TEXT SEGMENT →

Cover Flightglobal MagazineReview the Original Article at Flightglobal: APS Training Offers Pilots Real Experience of Upset Recovery

A July 2009 report compiled by Boeing indicates that loss of control is the leading factor in fatal commercial aviation accidents, resulting in 1,991 fatalities. Controlled flight into terrain was second, with about half as many incidents, resulting in 961 fatalities.
Paul Ransbury, president of Phoenix, Arizona-based Aviation Performance Solutions (APS) and a former Boeing CF-18 fighter pilot for Canadian forces, says that when combined, loss of control and system component failure represent about 40% of all commercial aviation fatalities.
Ransbury, who founded APS after military service and three years flying airliners, says many pilots are unaware of the prevalence of loss of control in fatalities. However, the introduction of Aviation Circular 120-109 and Public Law 111.216 has led the aviation industry to start taking more strenuous action to counter the threat of upset conditions.

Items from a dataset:

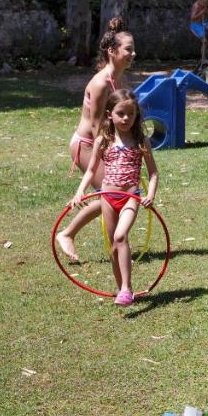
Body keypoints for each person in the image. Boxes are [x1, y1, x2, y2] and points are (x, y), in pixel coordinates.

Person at [70, 89, 159, 307]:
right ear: (110, 114)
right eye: (121, 113)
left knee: (121, 237)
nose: (126, 118)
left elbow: (153, 173)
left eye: (131, 114)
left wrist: (150, 194)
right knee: (113, 247)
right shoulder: (103, 140)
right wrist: (80, 191)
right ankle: (122, 289)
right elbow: (91, 170)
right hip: (108, 197)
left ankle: (127, 288)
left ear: (136, 115)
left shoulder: (140, 141)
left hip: (130, 197)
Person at [57, 17, 136, 263]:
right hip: (87, 144)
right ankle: (68, 234)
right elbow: (95, 126)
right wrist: (113, 153)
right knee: (112, 194)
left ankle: (116, 245)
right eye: (128, 49)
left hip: (105, 141)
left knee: (116, 193)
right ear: (112, 51)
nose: (133, 54)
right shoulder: (101, 83)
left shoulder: (121, 79)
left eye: (133, 49)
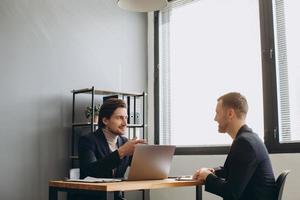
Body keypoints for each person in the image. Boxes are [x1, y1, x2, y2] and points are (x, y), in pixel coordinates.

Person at [193, 92, 276, 200]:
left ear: (230, 114)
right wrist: (212, 171)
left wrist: (207, 176)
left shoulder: (245, 143)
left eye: (217, 113)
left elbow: (231, 193)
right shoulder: (249, 139)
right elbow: (232, 171)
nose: (215, 118)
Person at [78, 98, 146, 200]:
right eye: (120, 118)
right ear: (105, 120)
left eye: (126, 118)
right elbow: (91, 171)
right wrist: (122, 152)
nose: (125, 123)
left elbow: (141, 169)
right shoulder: (87, 140)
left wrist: (145, 155)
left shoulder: (124, 142)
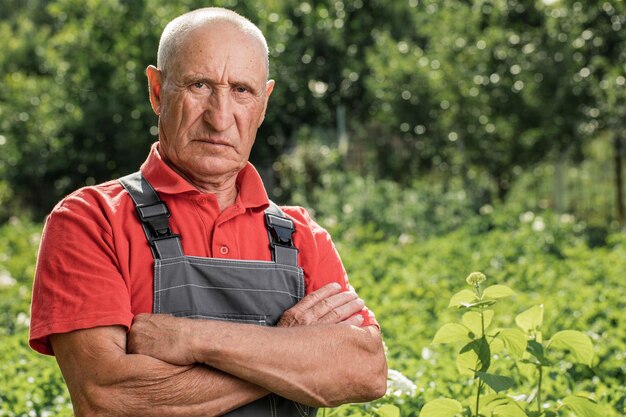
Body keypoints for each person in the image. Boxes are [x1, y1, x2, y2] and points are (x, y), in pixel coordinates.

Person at [29, 7, 387, 417]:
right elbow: (108, 400)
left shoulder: (302, 235)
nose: (220, 118)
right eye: (200, 85)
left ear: (264, 103)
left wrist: (192, 338)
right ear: (157, 91)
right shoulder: (90, 220)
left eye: (241, 91)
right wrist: (290, 353)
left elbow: (367, 370)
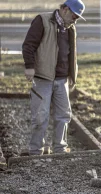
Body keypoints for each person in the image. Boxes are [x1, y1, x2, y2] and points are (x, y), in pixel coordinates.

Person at [22, 0, 85, 155]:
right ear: (64, 9)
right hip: (43, 77)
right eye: (74, 16)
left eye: (77, 18)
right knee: (40, 116)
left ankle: (60, 149)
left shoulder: (70, 28)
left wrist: (72, 74)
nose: (74, 19)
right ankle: (36, 150)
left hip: (62, 79)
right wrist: (30, 67)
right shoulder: (42, 21)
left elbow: (71, 53)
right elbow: (28, 45)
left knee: (64, 115)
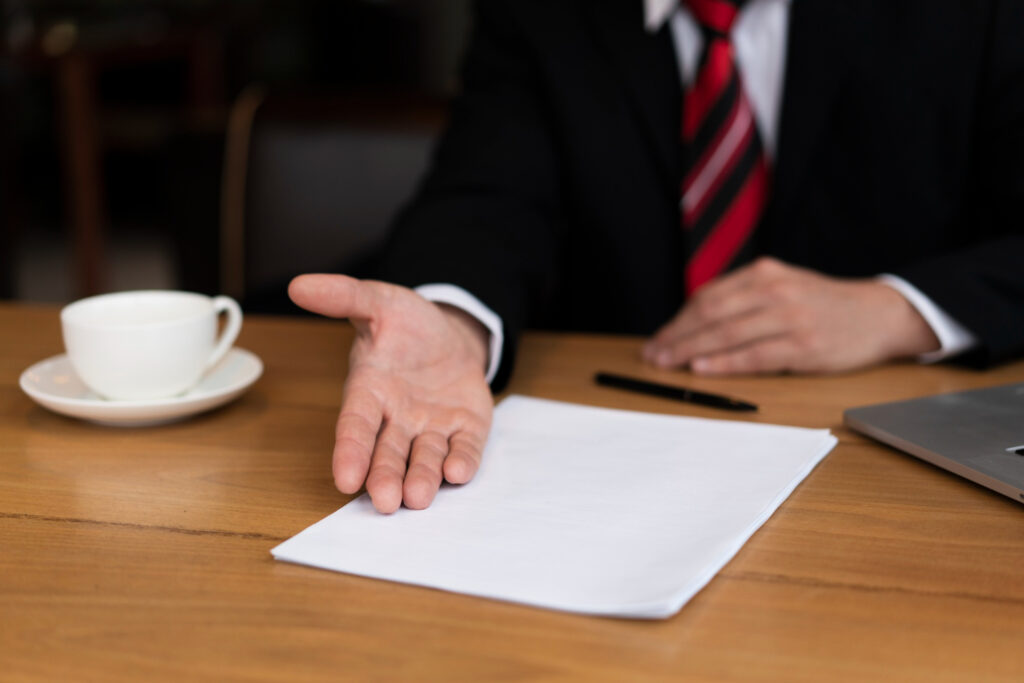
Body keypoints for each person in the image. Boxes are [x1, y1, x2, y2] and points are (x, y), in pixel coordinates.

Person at [288, 0, 1024, 513]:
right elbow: (486, 194)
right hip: (614, 441)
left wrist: (899, 309)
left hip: (885, 469)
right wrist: (453, 317)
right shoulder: (538, 13)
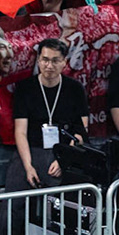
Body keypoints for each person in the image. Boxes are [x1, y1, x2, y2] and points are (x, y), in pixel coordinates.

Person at [9, 38, 88, 190]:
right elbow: (20, 132)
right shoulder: (25, 88)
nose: (49, 66)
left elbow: (81, 131)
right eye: (45, 60)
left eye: (55, 61)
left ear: (64, 62)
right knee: (14, 203)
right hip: (32, 149)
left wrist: (64, 159)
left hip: (64, 148)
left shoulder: (75, 88)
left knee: (60, 202)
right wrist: (28, 166)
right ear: (38, 60)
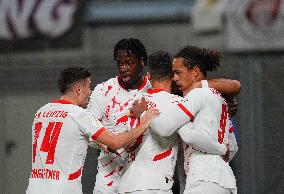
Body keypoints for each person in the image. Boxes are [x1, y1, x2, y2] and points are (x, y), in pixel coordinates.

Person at [26, 66, 159, 194]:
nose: (90, 91)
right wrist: (144, 123)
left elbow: (68, 139)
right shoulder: (79, 115)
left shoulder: (41, 112)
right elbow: (116, 142)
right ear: (78, 89)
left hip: (34, 188)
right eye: (88, 86)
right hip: (63, 189)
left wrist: (104, 146)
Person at [118, 50, 231, 194]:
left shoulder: (131, 102)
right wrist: (221, 148)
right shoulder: (177, 104)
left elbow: (117, 142)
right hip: (154, 186)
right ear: (172, 77)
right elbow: (190, 136)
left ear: (148, 76)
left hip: (126, 184)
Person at [149, 46, 239, 194]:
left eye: (178, 73)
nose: (175, 78)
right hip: (225, 181)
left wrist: (146, 114)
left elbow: (166, 129)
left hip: (204, 179)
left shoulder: (196, 95)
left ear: (195, 72)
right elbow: (233, 148)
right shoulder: (220, 100)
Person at [87, 38, 152, 194]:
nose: (123, 68)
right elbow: (88, 131)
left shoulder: (153, 90)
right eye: (120, 63)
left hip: (144, 180)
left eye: (129, 63)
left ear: (142, 61)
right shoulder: (103, 91)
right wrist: (108, 145)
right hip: (108, 182)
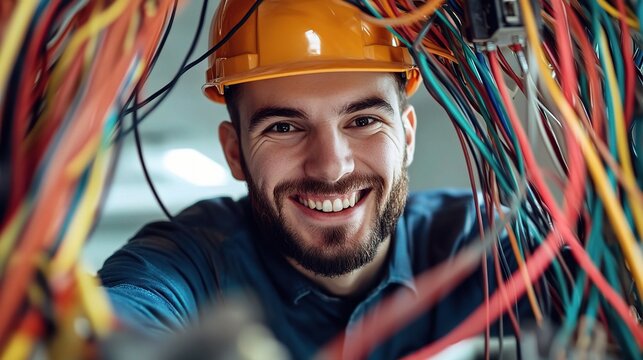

EXERCISE GOAL →
Carry on the text about upset recovery training for pilots, picking up after its final sentence. The listing plays no part here.

RESPONSE →
APS UPRT
APS training allow pilots to experience upset conditions in a real flight

NEW LOCATIONS

Ransbury says the recent focus on upset prevention and recovery training has prompted growth at APS and it plans to open a second training centre next year in Dallas, which will be led by Randall Brooks, the company’s vice-president for training and business development. APS is also developing training locations outside the USA.
Ransbury, who has flown thousands of hours and has extensive instructor pilot experience, says: “The leading loss-of-control-in-flight event is the stall.” Nearly half of all loss-of-control fatalities are directly related to inappropriate pilot reactions to stalls. The underlying problem is that most pilots – with the exception of certain military aviators, certification test pilots and a few others – only experience full aerodynamic stalls early in the licensing stage of training.
Furthermore, during normal operations most civilian pilots only experience a fraction of the all-attitude flight environment to which an aircraft can be exposed. The all-attitude environment includes 90˚ nose-up, 90˚ nose-down, and 180˚ bank angles in either direction. Upset conditions begin in a roughly defined “box” where the bank angles exceed 45˚ – 25˚ nose-up and 10˚ nose-down for large jet aircraft. “The challenge is that box represents less than 5˚ of the all-attitude environment,” Ransbury says.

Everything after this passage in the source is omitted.